Application of glutamate should cause membrane depolarization and an increase in neuronal firing of action potentials, leading to elevated levels of network activity. To test whether the drop of ATP is caused by higher neuronal activation, cultured neurons were treated with KCl (40 mM) to trigger depolarization and firing. As expected, a 1 hr KCl incubation induced a significant drop in ATP. To further confirm the involvement of firing in ATP consumption, we applied tetrodotoxin (TTX, 1 μM) to block sodium channels and action potentials. Interestingly, no changes in the ATP level were detected by applying TTX alone, probably due to low levels of basal activity.

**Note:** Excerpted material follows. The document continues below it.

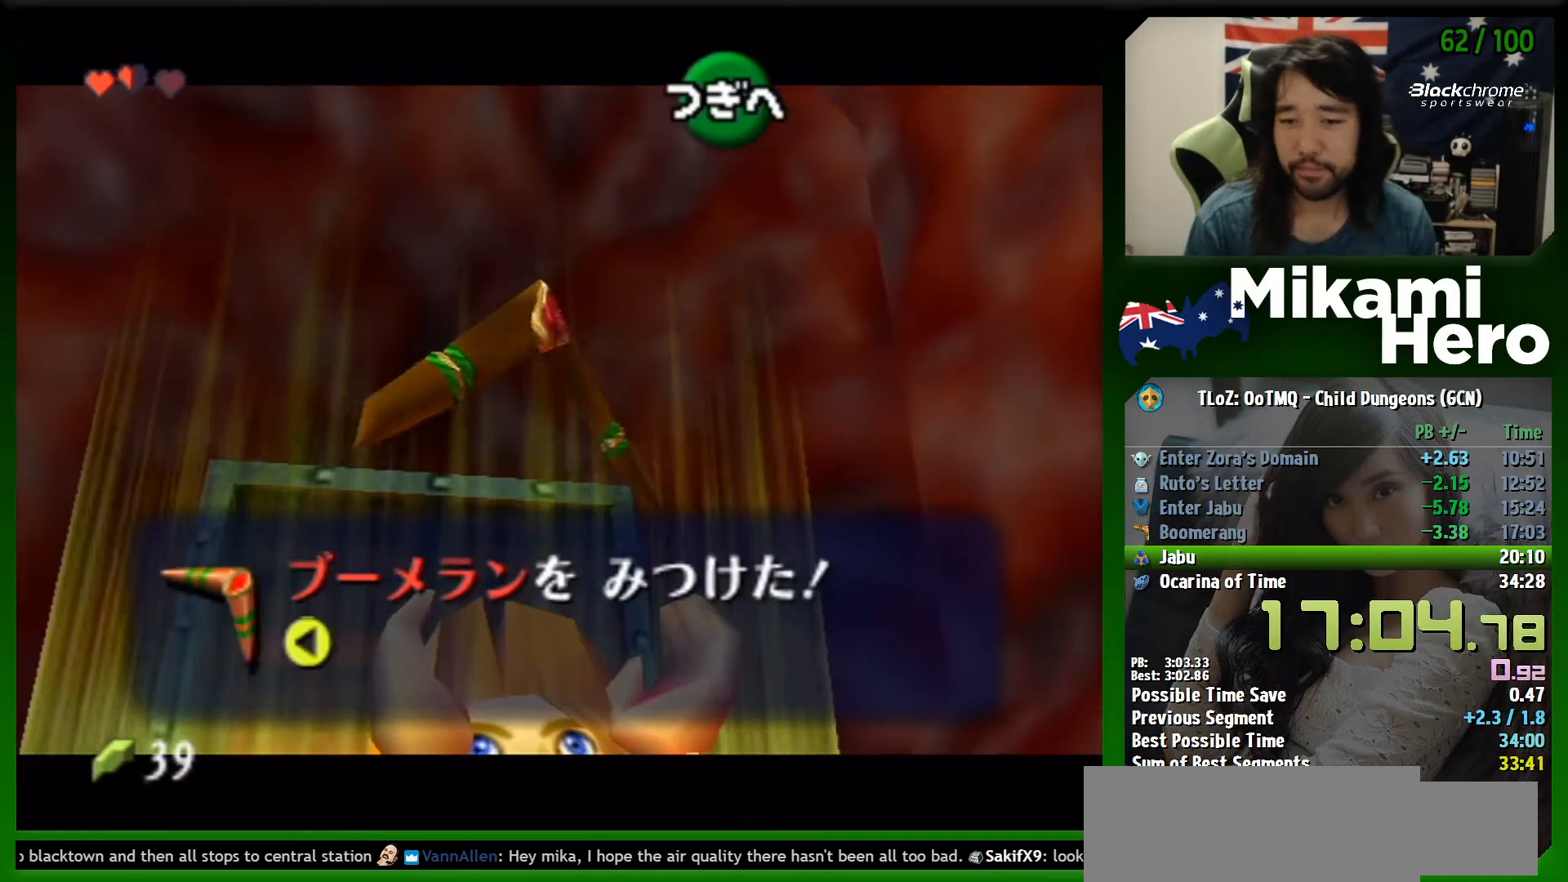
Gameplay with a controller (Nintendo layout); each line is a JSON object with the inputs held at the frame after it. "events" lists button and stick changes between this image and that frame as [ms after this image, input, new state], when the widget could be followed in between. Not read: L3 R3 right_stick.
{"buttons": ["B"], "left_stick": "center", "events": [[67, "B", "down"], [167, "B", "up"], [200, "A", "down"], [200, "B", "down"], [233, "A", "up"], [267, "B", "up"], [367, "B", "down"], [400, "B", "up"], [467, "B", "down"]]}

Indeed, in our cultures, patch-clamp recording revealed that 2 wk-old neurons spike at a low frequency of about 0.5 Hz at resting condition (Hou et al. 2011). Consistent with the role of firing, we found that KCl-induced reduction in ATP abundance was completely abolished by TTX (KCl, 0.78 ± 0.04, n=3; KCl + TTX, 0.95 ± 0.06, n=3) (Figure 2B), confirming the contribution of cell firing in the KCl effect. By contrast, we found that in the presence of TTX, the glutamate treatment remained able to reduce ATP levels (Glutamate 0.46 ±0.02, n=3; glutamate plus TTX 0.51 ± 0.04, n=3) (Figure 2B), excluding cell firing as a major factor in the glutamate effect. This suggests that other cellular processes than neuronal electrical activity are responsible for the observed glutamate-dependent ATP depletion.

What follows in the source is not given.